Accepted for/Published in: Journal of Medical Internet Research
Date Submitted: Oct 9, 2025
Date Accepted: Feb 11, 2026
“Paging Dr. Chatbot”: A Cross-sectional Comparison of Emotional Content of Text Responses to Patient Health Queries between Physicians & Artificial Intelligence Chatbots
ABSTRACT
Background:
Recent surveys indicate much of the population is willing to use generative artificial intelligence (AI) for health-related inquiries. Most research has investigated the accuracy of responses produced by AI chatbots, while others have shown both physicians and consumers overwhelmingly prefer responses created by chatbots compared to human physicians.
Objective:
To characterize and compare emotional content of responses from physicians and two AI chatbots (ChatGPT and Google Gemini).

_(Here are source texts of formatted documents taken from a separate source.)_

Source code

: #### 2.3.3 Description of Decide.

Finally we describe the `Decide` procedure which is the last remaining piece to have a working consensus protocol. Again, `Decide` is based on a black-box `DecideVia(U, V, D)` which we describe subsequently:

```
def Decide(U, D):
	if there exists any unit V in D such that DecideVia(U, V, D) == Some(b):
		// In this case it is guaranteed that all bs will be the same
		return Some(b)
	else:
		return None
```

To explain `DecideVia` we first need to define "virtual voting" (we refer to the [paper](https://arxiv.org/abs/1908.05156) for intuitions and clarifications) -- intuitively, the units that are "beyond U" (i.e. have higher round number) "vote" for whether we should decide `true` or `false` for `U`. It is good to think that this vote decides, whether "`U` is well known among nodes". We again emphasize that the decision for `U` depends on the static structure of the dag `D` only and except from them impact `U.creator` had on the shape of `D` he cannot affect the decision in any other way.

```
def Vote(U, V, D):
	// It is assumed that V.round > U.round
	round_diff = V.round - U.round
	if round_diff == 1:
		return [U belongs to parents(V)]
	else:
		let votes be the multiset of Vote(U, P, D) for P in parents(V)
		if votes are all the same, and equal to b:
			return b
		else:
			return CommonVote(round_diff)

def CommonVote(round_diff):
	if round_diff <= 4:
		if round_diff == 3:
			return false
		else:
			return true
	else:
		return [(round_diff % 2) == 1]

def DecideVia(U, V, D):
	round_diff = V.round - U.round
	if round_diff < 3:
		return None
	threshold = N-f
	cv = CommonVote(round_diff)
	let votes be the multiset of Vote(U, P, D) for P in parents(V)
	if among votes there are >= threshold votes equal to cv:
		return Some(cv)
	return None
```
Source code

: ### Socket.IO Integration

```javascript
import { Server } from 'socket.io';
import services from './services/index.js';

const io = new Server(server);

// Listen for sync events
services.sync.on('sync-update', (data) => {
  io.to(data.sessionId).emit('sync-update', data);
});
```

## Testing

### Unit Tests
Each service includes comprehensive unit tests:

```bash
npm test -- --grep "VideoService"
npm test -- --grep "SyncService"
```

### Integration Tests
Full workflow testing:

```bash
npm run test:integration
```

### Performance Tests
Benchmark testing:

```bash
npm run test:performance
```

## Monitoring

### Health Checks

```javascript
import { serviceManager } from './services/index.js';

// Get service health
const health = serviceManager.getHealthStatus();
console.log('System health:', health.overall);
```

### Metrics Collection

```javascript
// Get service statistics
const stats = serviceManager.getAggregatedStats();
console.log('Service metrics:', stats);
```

Reading level difficulty and chatbot disclaimer usage stating their responses do not qualify as medical advice was also compared.
Methods:
A public, patient-deidentified telehealth website was used to create a dataset of 100 questions asked to website physicians. Chatbot responses were generated by prompting original questions between May 18-19, 2025. Emotional content classification of each sentence was assigned by two coders using a predefined codebook, reviewed for agreement. Emotions were ranked as primary, secondary, and tertiary for each response based on the percentage that was classified as each emotion and comparisons were made via multinomial logistic regression with physician responses as the reference group. Word count, Flesch Reading Ease (FRE), and Flesch-Kincaid Grade Level (FKGL) scores assessed via ANOVA followed by Tukey’s HSD test. Disclaimer usage was compared between chatbots via chi-square test.
Results:
Primary emotion responses were almost completely neutral/rational, except for one response from each chatbot where anger was primary. For secondary emotions, the odds of hope were 80.28% lower (95% CI, 37.71%-93.76%) for ChatGPT while the odds of fear were 3.29 times higher (95% CI, 1.44-7.49) for Gemini. For tertiary emotions, the odds of compassion were 1.94 times higher (95% CI, 1.06-3.54) and the odds of no tertiary emotion were 84.33% lower (95% CI, 64.72%-93.04%) for Gemini. On average, Gemini used 889.1 (SD 305.7) words per response, ChatGPT used 476.5 (SD 109.5) words per response, and physicians used 193.5 (SD 113.6) words per response. Gemini had the lowest average FRE score at 39.9 (SD 8.8), followed by ChatGPT at 45.8 (SD 12.8), while physicians had the highest average score at 51.9 (SD 13.6). Gemini had the highest average FGKL score of 11.3 (SD 1.5), followed by ChatGPT with an average score of 9.9 (SD 1.9), and physicians had an average score of 9.2 (SD 2.4). Gemini was significantly more likely to use a disclaimer than ChatGPT (Χ_1^2=49.22, P<.001).
Conclusions:
Chatbot responses were significantly longer and more difficult to than physician responses. Chatbot responses were also more likely to contain more emotions and more varied emotions than physician responses. Qualitatively, chatbot responses were more varied in the way they were presented as well as in the breadth of the emotions themselves. This higher quality emotional content could be used to inform more emotionally connective physician responses to patient message queries.